Le poète réfractaire
Avec sa première guitare, Brassens fait quelques passages, furtifs et anonymes, dans divers cabarets parisiens, jusqu’à ce jour de 1952 où il obtient un contrat dans le restaurant que tient la chanteuse Patachou, à Montmartre. Il est alors lancé : cette même année, le Gorille sort sur disque, marquant l’acte de naissance de sa carrière de chanteur-compositeur-parolier, mais la chanson reste interdite à la radio jusqu’en 1956. Abandonnant le cabaret, où l’« on a trop l’impression de chanter pour quelques privilégiés qui paient le troubadour », Brassens se réserve pour un tour de chant annuel au music-hall. Son apparition au cinéma (Porte des Lilas, R. Clair, 1957) est sans lendemain. Il veut avant tout rester fidèle à sa personnalité de « réfractaire » comme le dépeint Alphonse Bonnafé : « La célébrité ne mord pas sur lui, pas plus que n’avait fait la misère. » Il protège sa vie avec sa compagne et ménage sa santé quand elle devient fragile.
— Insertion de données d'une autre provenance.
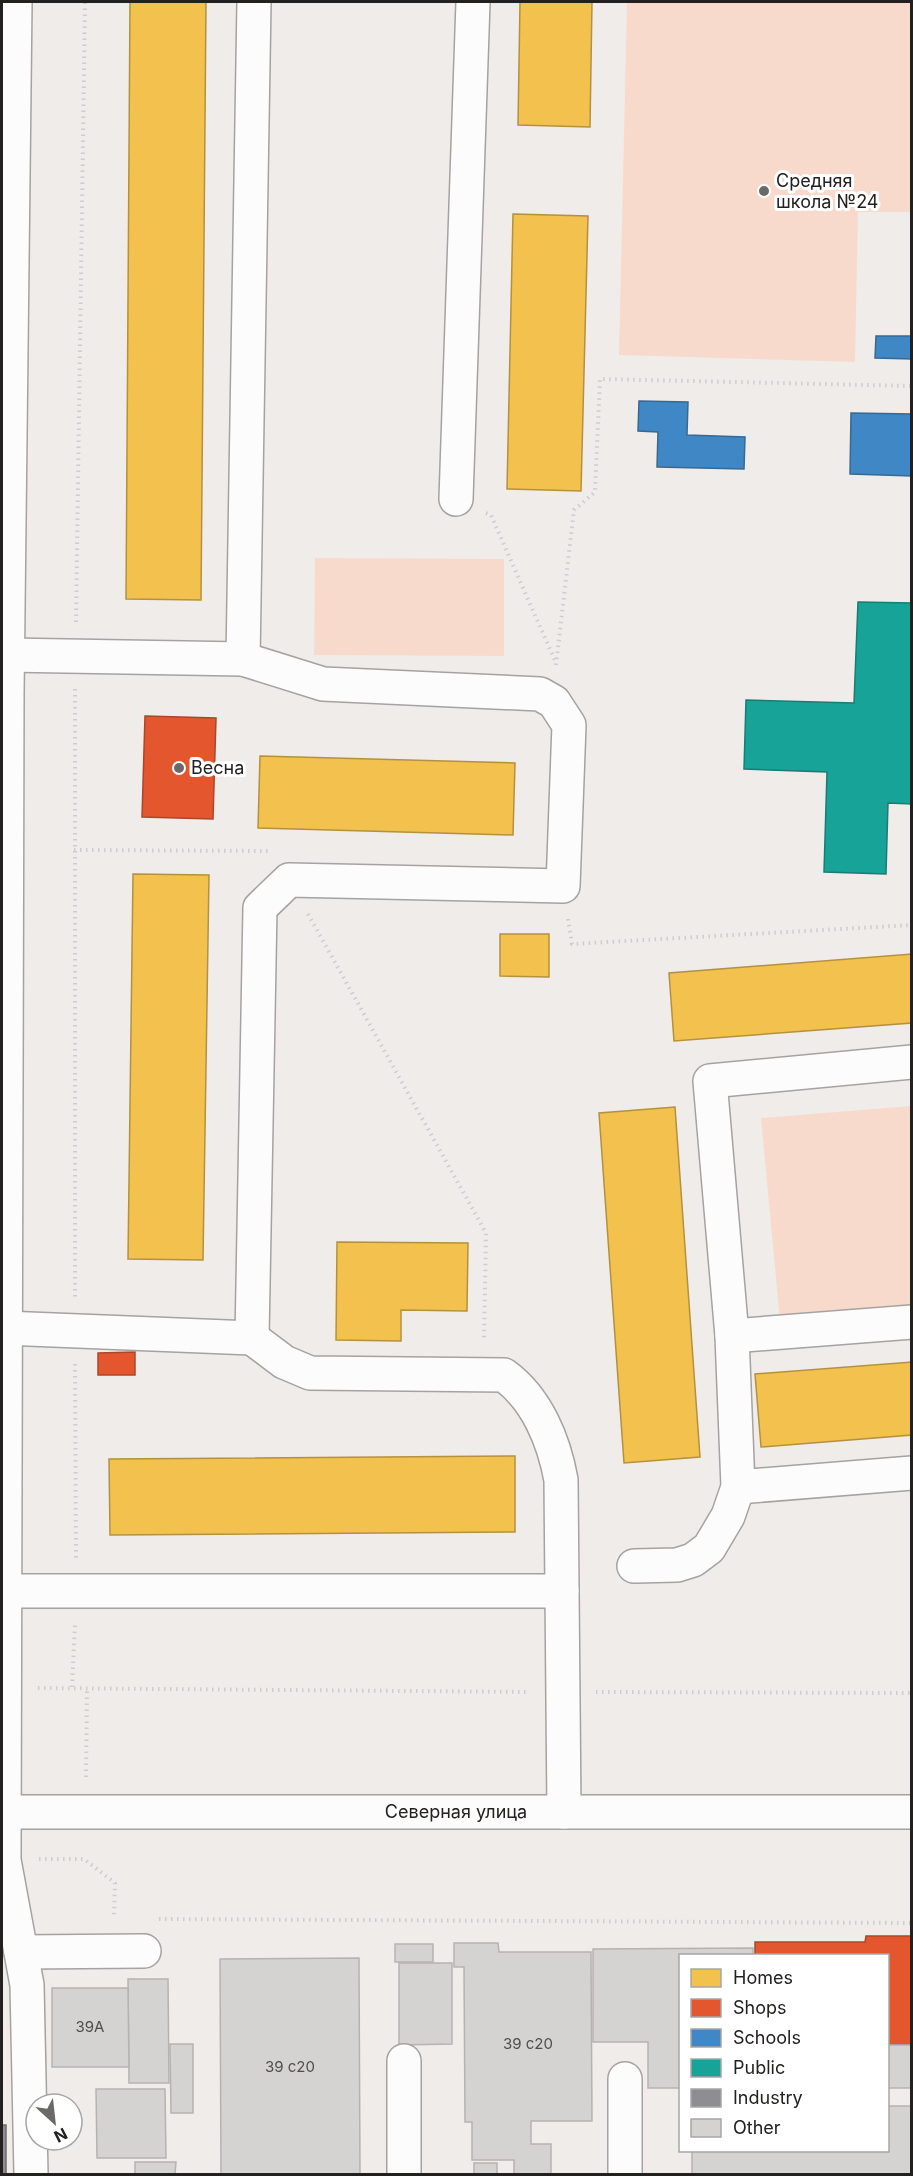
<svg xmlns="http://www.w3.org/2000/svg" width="913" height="2176" font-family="Inter,sans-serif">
  <rect width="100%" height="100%" fill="#f0ecea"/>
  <!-- green -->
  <g fill="#f8dacd">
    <polygon points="627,2 911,2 911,212 858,212 855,362 619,355"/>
    <polygon points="315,558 504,559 504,656 314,655"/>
    <polygon points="911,1106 911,1311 780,1321 761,1118"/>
  </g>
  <!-- homes -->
  <g fill="#f2c14e" stroke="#b49140" stroke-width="1.5">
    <polygon points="130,2 206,2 201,600 126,599"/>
    <polygon points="520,2 592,2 590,127 518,125"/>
    <polygon points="513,214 588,216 581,491 507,489"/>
    <polygon points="260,756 515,763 513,835 258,828"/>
    <polygon points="133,874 209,875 203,1260 128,1259"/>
    <polygon points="500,934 549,934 549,977 500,976"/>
    <polygon points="912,954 912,1023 674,1041 669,973"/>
    <polygon points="675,1107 700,1457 624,1463 599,1113"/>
    <polygon points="337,1242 468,1243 467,1311 401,1310 401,1341 336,1340"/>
    <polygon points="912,1362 912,1435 761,1447 755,1374"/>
    <polygon points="515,1456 515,1532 110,1535 109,1459"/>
  </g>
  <!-- shops -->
  <g fill="#e4572e" stroke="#aa472a" stroke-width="1.5">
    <polygon points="145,716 216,718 213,819 142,817"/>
    <polygon points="135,1352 135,1375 98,1375 98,1353"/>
    <polygon points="866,1936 912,1936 912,2045 888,2045 888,1956 755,1956 755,1942 865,1942"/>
  </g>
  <!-- schools -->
  <g fill="#3f88c5" stroke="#376994" stroke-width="1.5">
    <polygon points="876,336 912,336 912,359 875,358"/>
    <polygon points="639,401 688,402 687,435 745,437 744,469 657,467 658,432 638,431"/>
    <polygon points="851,413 912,414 912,476 850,474"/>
  </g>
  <!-- public -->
  <polygon fill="#17a398" stroke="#1b7c74" stroke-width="1.5" points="858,602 912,603 912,804 888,803 886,874 824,872 827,772 744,769 746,700 854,703"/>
  <!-- industry -->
  <rect fill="#8d8d92" stroke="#6d6d70" stroke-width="1.5" x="2" y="2125" width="4" height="49"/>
  <!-- building -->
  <g fill="#d5d3d1" stroke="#b5b3b1" stroke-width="1.5">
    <polygon points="454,1943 498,1943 499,1952 591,1952 592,2121 531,2121 531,2144 551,2144 551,2174 514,2174 514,2160 472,2160 472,2122 465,2122 464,1967 454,1967"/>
    <rect x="395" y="1944" width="38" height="18"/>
    <polygon points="753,1948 753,1956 680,1956 680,2088 648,2088 648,2042 593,2042 593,1949"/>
    <polygon points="359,1958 360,2174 221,2174 220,1959"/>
    <polygon points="399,1963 452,1963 452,2044 399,2045"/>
    <polygon points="128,1979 168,1979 169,2083 129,2083"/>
    <polygon points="52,1988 128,1988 129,2067 52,2067"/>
    <polygon points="170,2044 193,2044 193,2113 171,2113"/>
    <rect x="888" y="2045" width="24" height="43"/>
    <polygon points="96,2089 165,2089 166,2158 97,2158"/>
    <polygon points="888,2106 912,2106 912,2174 692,2174 692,2150 888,2150"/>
    <polygon points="135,2162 176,2162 175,2174 135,2174"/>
    <rect x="474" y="2163" width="23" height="11"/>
  </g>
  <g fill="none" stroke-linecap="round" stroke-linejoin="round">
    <defs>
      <g id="minor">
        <polyline points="15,2 7,695 4,1860 27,1985 31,2174"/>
        <polyline points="456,499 473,2"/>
        <polyline points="7,655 243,659"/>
        <polyline points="4,1328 252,1338 260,908 289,880 563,886 569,725 554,702 540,694 323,684 243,659 254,2"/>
        <polyline points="732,1336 912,1322"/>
        <path d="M252,1338L284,1362L310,1373L504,1375C537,1399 554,1441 561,1480L564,1812"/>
        <polyline points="738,1487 912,1473"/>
        <polyline points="634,1566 677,1565 693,1560 709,1548 728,1516 738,1487 732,1336 710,1081 912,1062"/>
        <polyline points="2,1591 562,1591"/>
        <polyline points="21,1952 144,1951"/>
        <polyline points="625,2079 625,2174"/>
        <polyline points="404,2174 404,2061"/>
      </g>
      <g id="major">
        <path id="s1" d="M2,1812H912"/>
      </g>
    </defs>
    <!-- minor casing -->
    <use href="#minor" stroke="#a5a2a1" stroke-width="36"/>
    <!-- major casing -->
    <use href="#major" stroke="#a5a2a1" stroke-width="36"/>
    <!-- path -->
    <g stroke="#cecdcd" stroke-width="4" stroke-dasharray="1.5 4.5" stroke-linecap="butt">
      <polyline points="486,513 491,515 556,663"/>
      <polyline points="76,622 85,2"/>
      <polyline points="556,665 574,510 595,492 600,379 912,386"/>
      <polyline points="75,689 75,1297"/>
      <polyline points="74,850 269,851"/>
      <polyline points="308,914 486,1233 484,1340"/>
      <polyline points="568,919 572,944 912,925"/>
      <polyline points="75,1364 76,1558"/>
      <polyline points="72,1687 75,1625"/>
      <polyline points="38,1688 529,1692"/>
      <polyline points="596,1692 912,1693"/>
      <polyline points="86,1777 87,1688"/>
      <polyline points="39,1859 84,1859 115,1883 114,1918"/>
      <polyline points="159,1919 912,1923"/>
    </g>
    <!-- minor -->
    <use href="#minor" stroke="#fdfcfc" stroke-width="33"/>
    <!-- major -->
    <use href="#major" stroke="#fdfcfc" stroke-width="33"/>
  </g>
  <!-- markers -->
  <g fill="#6b6867" stroke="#fff" stroke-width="2">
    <circle cx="764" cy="191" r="6"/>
    <circle cx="179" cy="768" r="6"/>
  </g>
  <g text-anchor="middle" stroke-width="6" stroke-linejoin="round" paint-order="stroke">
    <!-- number labels -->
    <g font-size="15" fill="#504e4d">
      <text x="90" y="2032">39А</text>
      <text x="528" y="2049">39 с20</text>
      <text x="290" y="2072">39 с20</text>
    </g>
    <!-- poi labels -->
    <g font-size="18" fill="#232120" stroke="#fff" text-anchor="start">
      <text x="776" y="187">Средняя<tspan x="776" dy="21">школа №24</tspan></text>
      <text x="191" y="774">Весна</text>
    </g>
    <!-- street labels -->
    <g font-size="18" fill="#232120" stroke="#fff">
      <text dy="6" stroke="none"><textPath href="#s1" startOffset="454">Северная улица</textPath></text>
    </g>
  </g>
  <!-- border -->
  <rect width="913" height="2176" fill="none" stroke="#232120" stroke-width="6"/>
  <!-- legend -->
  <rect x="679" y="1954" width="210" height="198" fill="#ffffff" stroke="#a7a6a6" stroke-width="1.5"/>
  <rect x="691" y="1969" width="30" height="18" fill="#f2c14e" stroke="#a7a6a6" stroke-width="1.5"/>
  <text x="733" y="1984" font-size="18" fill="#232120">Homes</text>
  <rect x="691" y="1999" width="30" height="18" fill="#e4572e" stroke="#a7a6a6" stroke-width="1.5"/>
  <text x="733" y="2014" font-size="18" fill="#232120">Shops</text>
  <rect x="691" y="2029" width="30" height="18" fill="#3f88c5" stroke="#a7a6a6" stroke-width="1.5"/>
  <text x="733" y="2044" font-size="18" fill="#232120">Schools</text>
  <rect x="691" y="2059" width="30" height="18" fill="#17a398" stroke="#a7a6a6" stroke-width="1.5"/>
  <text x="733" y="2074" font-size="18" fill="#232120">Public</text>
  <rect x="691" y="2089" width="30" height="18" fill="#8d8d92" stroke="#a7a6a6" stroke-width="1.5"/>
  <text x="733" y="2104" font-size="18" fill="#232120">Industry</text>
  <rect x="691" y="2119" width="30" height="18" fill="#d5d3d1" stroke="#a7a6a6" stroke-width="1.5"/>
  <text x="733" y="2134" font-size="18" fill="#232120">Other</text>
  <!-- north arrow -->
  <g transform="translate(54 2122) rotate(153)"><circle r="28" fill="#ffffff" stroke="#a7a6a6" stroke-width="1.5"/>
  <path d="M0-4.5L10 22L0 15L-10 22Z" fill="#6b6867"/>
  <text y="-9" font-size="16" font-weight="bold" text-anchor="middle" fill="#232120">N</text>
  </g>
</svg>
Brassens va enregistrer 119 chansons et publier douze albums. Il cherche à faire partager sa vision humaniste (les Amoureux des bancs publics, 1953 ; les Copains d’abord, 1964), tout en raillant les tabous de la société française, à commencer par le sexe (la Chasse aux papillons, 1955 ; Cupidon s’en fout, 1976) et la religion (le Mécréant, 1960 ; Tempête dans un bénitier, 1976). Il met aussi en musique de nombreux poètes, surtout Paul Fort (le Petit Cheval, 1952 ; l’Enterrement de Verlaine, 1961), mais aussi Villon (Ballade des dames du temps jadis, 1952), Jammes (la Prière, 1953) ou encore Aragon (Il n’y a pas d’amour heureux, 1954). Derrière des accords à la guitare d’une apparente simplicité, on devine l’influence jazzy d’un Django Reinhardt.
Reconnaissante à un orfèvre du langage, qui manie toujours ce dernier avec justesse, esprit et invention – jusque dans l’usage de la langue verte –, l’Académie française décerne à Brassens, en 1967, son grand prix de poésie. S’il écrit une vingtaine de chansons par an, il en jette la moitié. « Souvent, admet-il, je bute sur un mot. Je garde alors le texte deux ou trois mois jusqu’à ce que je trouve le mot juste. Je suis très exigeant. » Cette exigence vaudra à ses chansons d’être étudiées au lycée et, plus généralement, de faire partie intégrante du patrimoine français. Dès le début des années 1970, Brassens ne publie plus que deux albums, puis il renonce à la scène et limite ses apparitions en public à de rares exceptions. Il meurt le 29 octobre 1981.
Brassens en scène
Jour de consécration pour Georges Brassens le 23 février 1954 : il passe pour la première fois à l’Olympia, le plus célèbre music-hall de Paris. Sur scène, le même rituel se répète toujours. Posant le pied gauche sur un tabouret, sans jamais changer de position, Brassens s’accompagne à la guitare et lui-même est accompagné par son contrebassiste, Nicolas. Entre chaque chanson, il s’accorde avec lui sur celle qui va suivre. Parfois, c’est Nicolas qui, réagissant aux désirs du public, lui en souffle le titre. Brassens boit une gorgée du verre d’eau qui est en permanence à sa disposition – verre d’eau devenu aussi légendaire que la pipe qu’il laisse dans sa loge, mais dont il tire d’avides bouffées aussitôt le récital terminé.